Stored data:
-=-=-=-=-

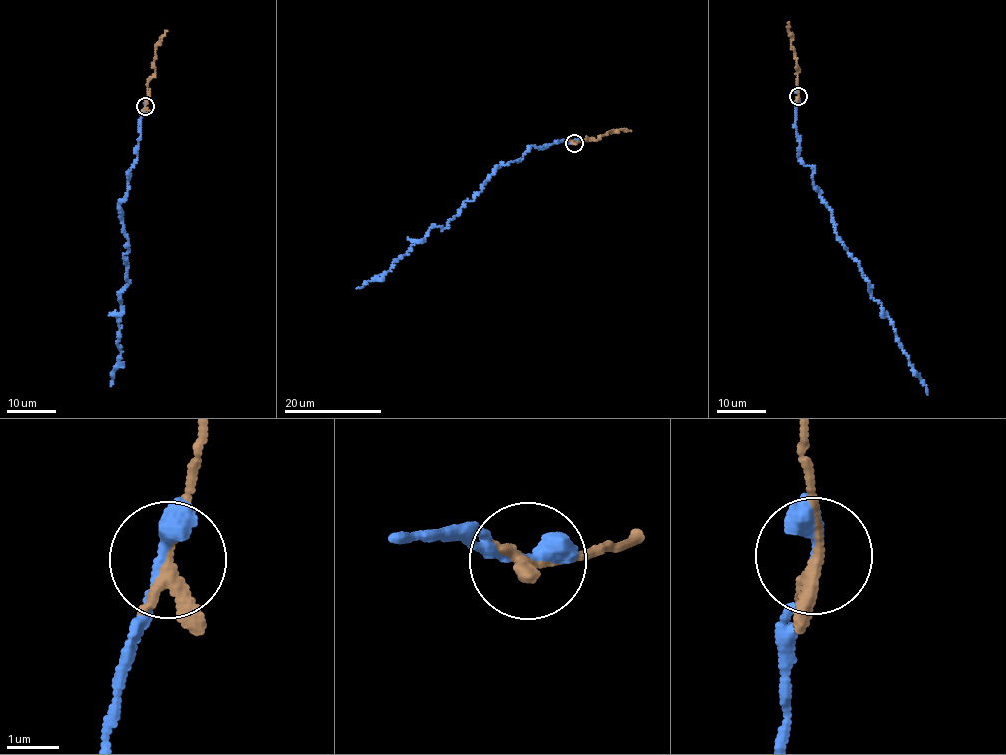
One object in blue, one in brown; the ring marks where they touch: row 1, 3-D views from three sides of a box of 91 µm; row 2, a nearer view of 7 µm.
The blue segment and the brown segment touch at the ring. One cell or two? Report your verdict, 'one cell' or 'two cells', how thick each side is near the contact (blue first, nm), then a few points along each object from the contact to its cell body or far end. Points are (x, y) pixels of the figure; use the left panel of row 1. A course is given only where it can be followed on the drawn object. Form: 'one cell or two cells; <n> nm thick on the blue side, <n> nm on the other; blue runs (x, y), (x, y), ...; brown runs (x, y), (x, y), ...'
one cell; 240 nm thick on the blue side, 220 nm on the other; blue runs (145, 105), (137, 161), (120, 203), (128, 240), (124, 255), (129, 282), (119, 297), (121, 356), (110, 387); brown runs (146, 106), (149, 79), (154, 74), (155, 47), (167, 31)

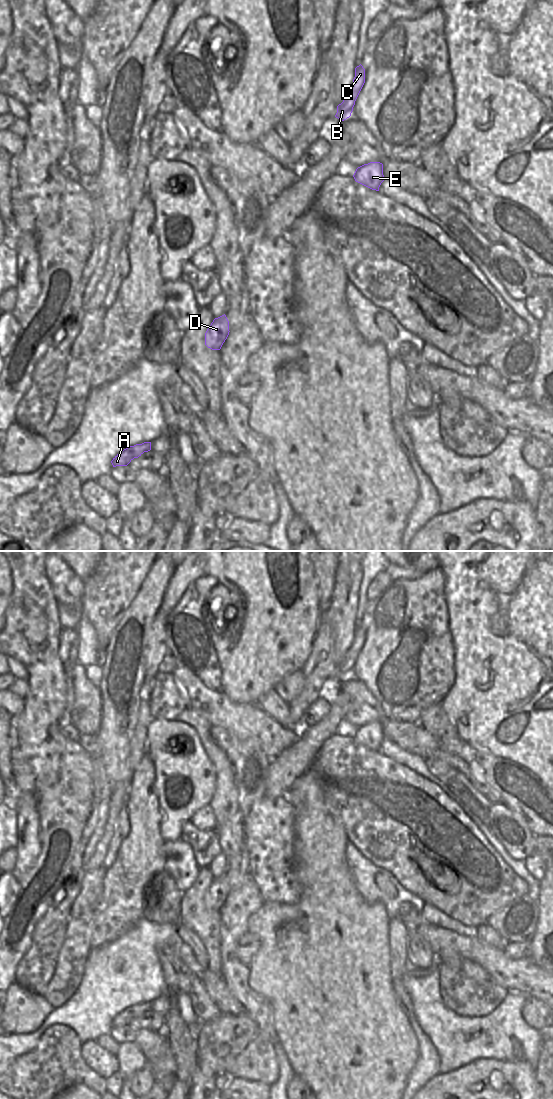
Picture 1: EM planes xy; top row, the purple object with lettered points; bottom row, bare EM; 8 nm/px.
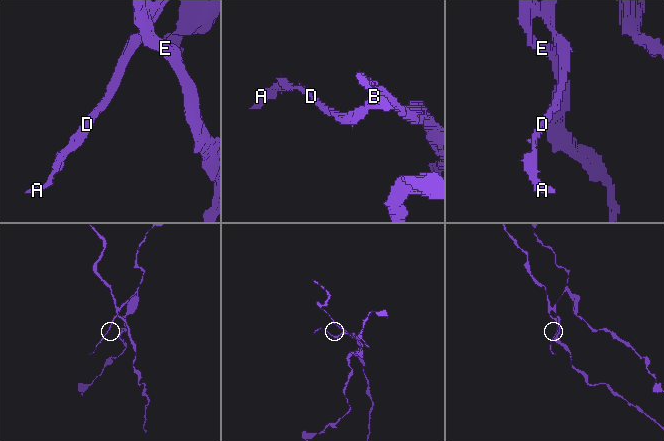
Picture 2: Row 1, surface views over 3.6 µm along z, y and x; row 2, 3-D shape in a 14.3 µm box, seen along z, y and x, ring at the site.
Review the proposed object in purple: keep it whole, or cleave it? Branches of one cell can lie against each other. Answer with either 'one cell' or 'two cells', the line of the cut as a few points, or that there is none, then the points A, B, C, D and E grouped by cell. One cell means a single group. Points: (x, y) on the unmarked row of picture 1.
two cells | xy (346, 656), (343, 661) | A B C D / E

-=-=-=-=-

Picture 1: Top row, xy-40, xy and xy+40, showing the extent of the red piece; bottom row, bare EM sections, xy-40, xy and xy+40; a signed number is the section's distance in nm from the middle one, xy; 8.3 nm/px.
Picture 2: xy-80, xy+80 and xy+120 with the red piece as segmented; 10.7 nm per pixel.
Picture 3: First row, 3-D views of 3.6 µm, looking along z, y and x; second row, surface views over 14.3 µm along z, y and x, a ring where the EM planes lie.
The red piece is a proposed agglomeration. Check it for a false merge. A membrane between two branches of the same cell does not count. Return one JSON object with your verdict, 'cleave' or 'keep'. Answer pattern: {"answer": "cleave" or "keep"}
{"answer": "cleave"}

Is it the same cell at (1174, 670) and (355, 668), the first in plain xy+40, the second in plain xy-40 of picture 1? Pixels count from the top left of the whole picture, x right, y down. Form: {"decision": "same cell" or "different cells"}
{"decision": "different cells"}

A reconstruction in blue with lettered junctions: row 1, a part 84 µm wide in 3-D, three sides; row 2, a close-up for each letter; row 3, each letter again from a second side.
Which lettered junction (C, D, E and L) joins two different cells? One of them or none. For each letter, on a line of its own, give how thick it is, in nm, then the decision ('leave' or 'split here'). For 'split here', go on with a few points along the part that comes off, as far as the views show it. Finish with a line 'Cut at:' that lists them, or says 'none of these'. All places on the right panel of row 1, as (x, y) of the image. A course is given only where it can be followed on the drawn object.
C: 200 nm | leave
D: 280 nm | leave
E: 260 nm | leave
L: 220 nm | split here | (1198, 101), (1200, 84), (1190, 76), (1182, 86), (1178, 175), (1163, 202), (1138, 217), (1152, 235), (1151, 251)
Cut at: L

-=-=-=-=-

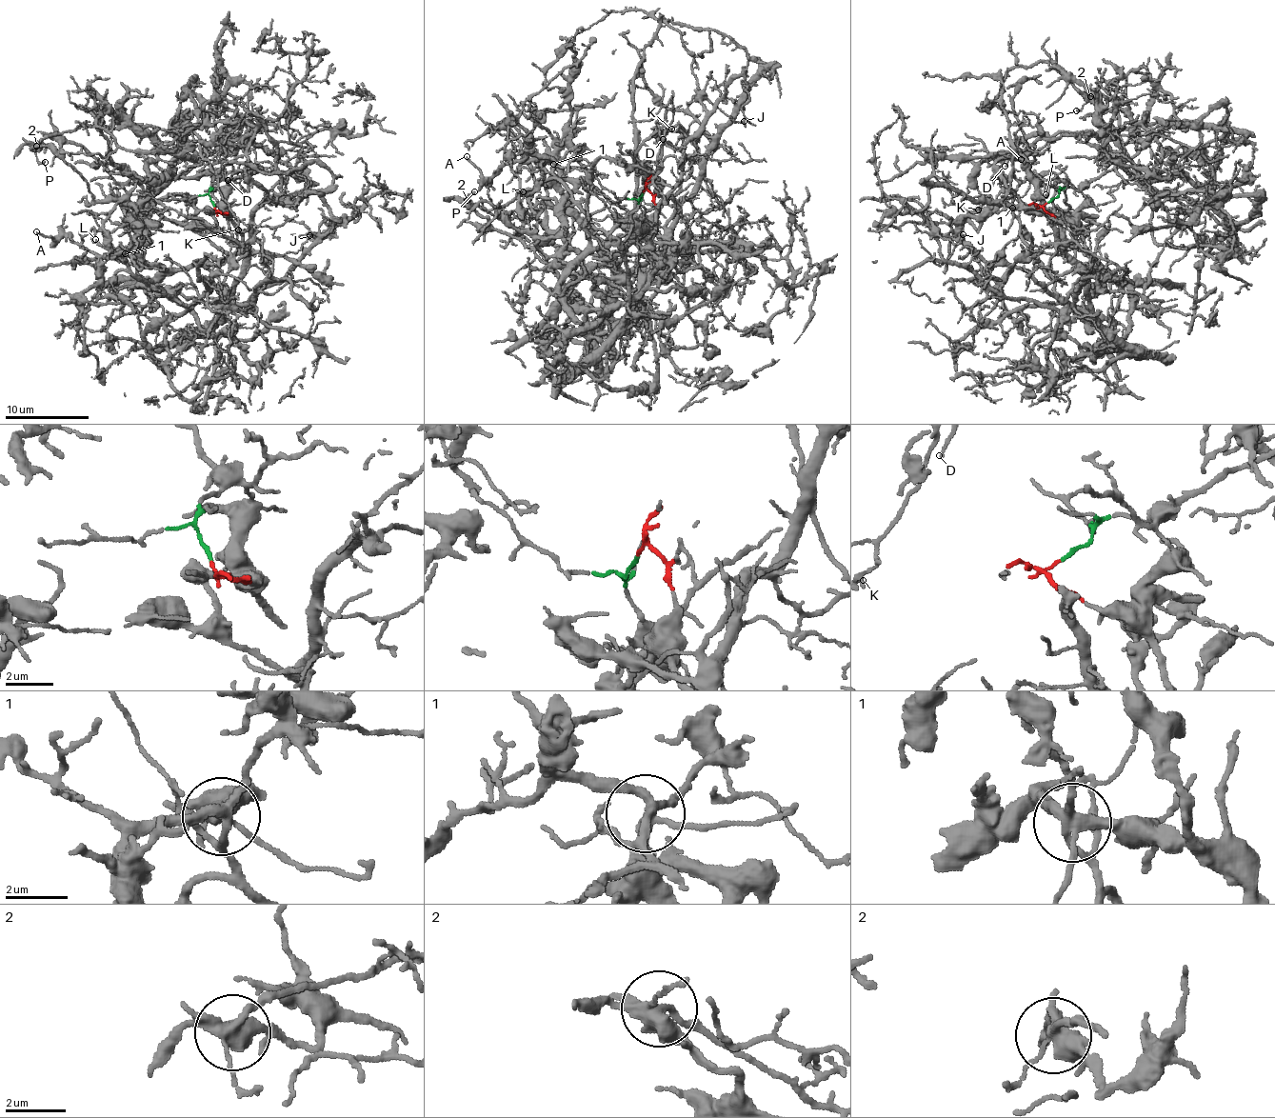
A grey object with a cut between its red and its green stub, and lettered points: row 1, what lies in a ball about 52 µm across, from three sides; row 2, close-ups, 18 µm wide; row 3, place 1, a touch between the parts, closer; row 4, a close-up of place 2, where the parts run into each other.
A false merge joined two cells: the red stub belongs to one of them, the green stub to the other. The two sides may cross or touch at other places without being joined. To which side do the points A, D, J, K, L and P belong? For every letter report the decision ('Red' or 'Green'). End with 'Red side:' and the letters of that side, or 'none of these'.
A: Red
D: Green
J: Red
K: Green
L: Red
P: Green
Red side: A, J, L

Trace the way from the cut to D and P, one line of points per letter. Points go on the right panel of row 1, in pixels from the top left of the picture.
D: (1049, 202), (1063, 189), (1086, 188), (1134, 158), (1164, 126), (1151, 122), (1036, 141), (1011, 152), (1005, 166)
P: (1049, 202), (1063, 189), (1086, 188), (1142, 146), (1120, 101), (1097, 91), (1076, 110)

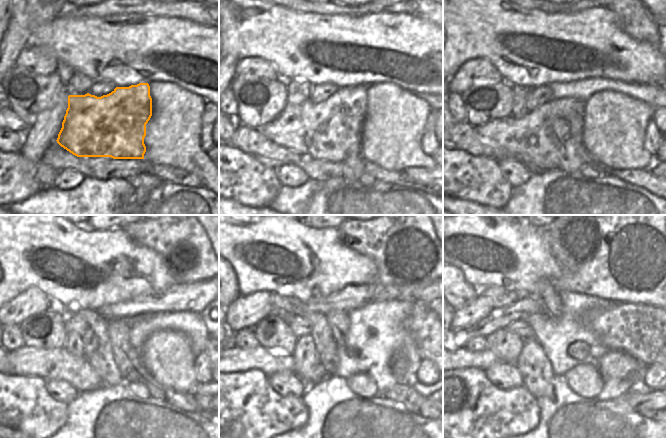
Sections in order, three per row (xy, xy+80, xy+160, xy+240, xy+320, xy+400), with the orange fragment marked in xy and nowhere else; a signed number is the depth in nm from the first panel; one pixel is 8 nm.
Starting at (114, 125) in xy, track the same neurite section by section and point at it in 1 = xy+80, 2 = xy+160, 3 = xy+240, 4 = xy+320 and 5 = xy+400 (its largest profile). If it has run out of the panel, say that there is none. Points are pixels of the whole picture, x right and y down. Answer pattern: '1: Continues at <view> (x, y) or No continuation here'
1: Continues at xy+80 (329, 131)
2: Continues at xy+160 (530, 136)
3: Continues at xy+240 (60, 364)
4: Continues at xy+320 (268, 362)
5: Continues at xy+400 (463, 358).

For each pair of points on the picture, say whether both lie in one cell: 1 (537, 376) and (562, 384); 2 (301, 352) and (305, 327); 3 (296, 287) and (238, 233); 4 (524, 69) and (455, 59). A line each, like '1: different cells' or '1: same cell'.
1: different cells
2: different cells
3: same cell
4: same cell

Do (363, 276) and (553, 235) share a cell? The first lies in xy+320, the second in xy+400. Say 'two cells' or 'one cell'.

-=-=-=-=-

What you have to do: Repeat, without pictures, exactly the lines of the data above from the one containing "One object in" through the one containing "Picture 2: Row", including both and adding nothing.

Solution:
One object in blue, one in brown; the ring marks where they touch: row 1, 3-D views from three sides of a box of 91 µm; row 2, a nearer view of 7 µm.
The blue segment and the brown segment touch at the ring. One cell or two? Report your verdict, 'one cell' or 'two cells', how thick each side is near the contact (blue first, nm), then a few points along each object from the contact to its cell body or far end. Points are (x, y) pixels of the figure; use the left panel of row 1. A course is given only where it can be followed on the drawn object. Form: 'one cell or two cells; <n> nm thick on the blue side, <n> nm on the other; blue runs (x, y), (x, y), ...; brown runs (x, y), (x, y), ...'
one cell; 240 nm thick on the blue side, 220 nm on the other; blue runs (145, 105), (137, 161), (120, 203), (128, 240), (124, 255), (129, 282), (119, 297), (121, 356), (110, 387); brown runs (146, 106), (149, 79), (154, 74), (155, 47), (167, 31)

Picture 1: EM planes xy; top row, the purple object with lettered points; bottom row, bare EM; 8 nm/px.
Picture 2: Row 1, surface views over 3.6 µm along z, y and x; row 2, 3-D shape in a 14.3 µm box, seen along z, y and x, ring at the site.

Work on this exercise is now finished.